### What to produce:
An exact copy of every record below is needed, with all pictures removed.

### Given entries:
# # #

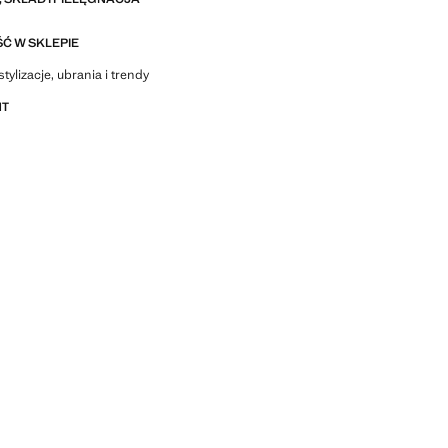
Ć W SKLEPIE
stylizacje, ubrania i trendy
NT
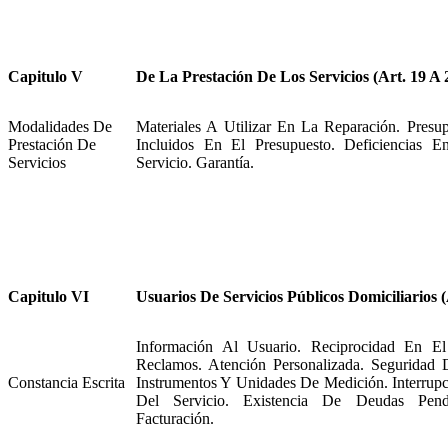
Capitulo V
De La Prestación De Los Servicios (Art. 19 A 
Modalidades De
Materiales A Utilizar En La Reparación. Presu
Prestación De
Incluidos En El Presupuesto. Deficiencias E
Servicios
Servicio. Garantía.
Capitulo VI
Usuarios De Servicios Públicos Domiciliarios (
Información Al Usuario. Reciprocidad En El
Reclamos. Atención Personalizada. Seguridad D
Constancia Escrita
Instrumentos Y Unidades De Medición. Interrupc
Del Servicio. Existencia De Deudas Pend
Facturación.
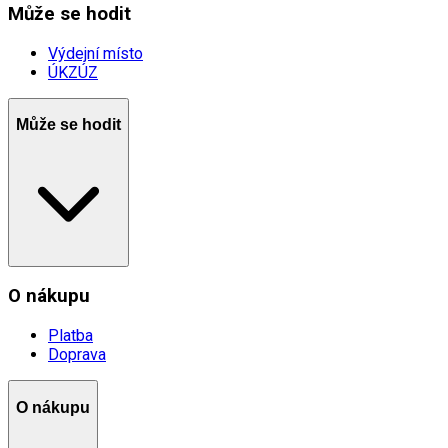
Může se hodit
Výdejní místo
ÚKZÚZ
Může se hodit
O nákupu
Platba
Doprava
O nákupu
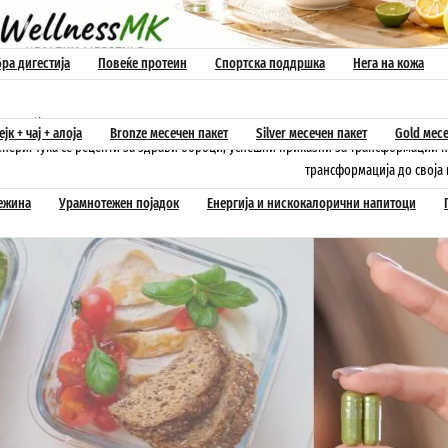
ра дигестија
Повеќе протеин
Спортска поддршка
Нега на кожа
вно објавуваме текстови за исхраната и здравиот и активен животен стил. Прен
јк + чај + алоја
Bronze месечен пакет
Silver месечен пакет
Gold месе
енери. Тука се рецепти за здрави оброци, успешни приказни за трансформации н
трансформација до своја 
тежина
Урамнотежен појадок
Енергија и нискокалорични напитоци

# # #

### Solution:
Ć W SKLEPIE
stylizacje, ubrania i trendy
NT
Capitulo V
De La Prestación De Los Servicios (Art. 19 A 
Modalidades De
Materiales A Utilizar En La Reparación. Presu
Prestación De
Incluidos En El Presupuesto. Deficiencias E
Servicios
Servicio. Garantía.
Capitulo VI
Usuarios De Servicios Públicos Domiciliarios (
Información Al Usuario. Reciprocidad En El
Reclamos. Atención Personalizada. Seguridad D
Constancia Escrita
Instrumentos Y Unidades De Medición. Interrupc
Del Servicio. Existencia De Deudas Pend
Facturación.
Může se hodit
Výdejní místo
ÚKZÚZ
Může se hodit
O nákupu
Platba
Doprava
O nákupu
ра дигестија
Повеќе протеин
Спортска поддршка
Нега на кожа
вно објавуваме текстови за исхраната и здравиот и активен животен стил. Прен
јк + чај + алоја
Bronze месечен пакет
Silver месечен пакет
Gold месе
енери. Тука се рецепти за здрави оброци, успешни приказни за трансформации н
трансформација до своја 
тежина
Урамнотежен појадок
Енергија и нискокалорични напитоци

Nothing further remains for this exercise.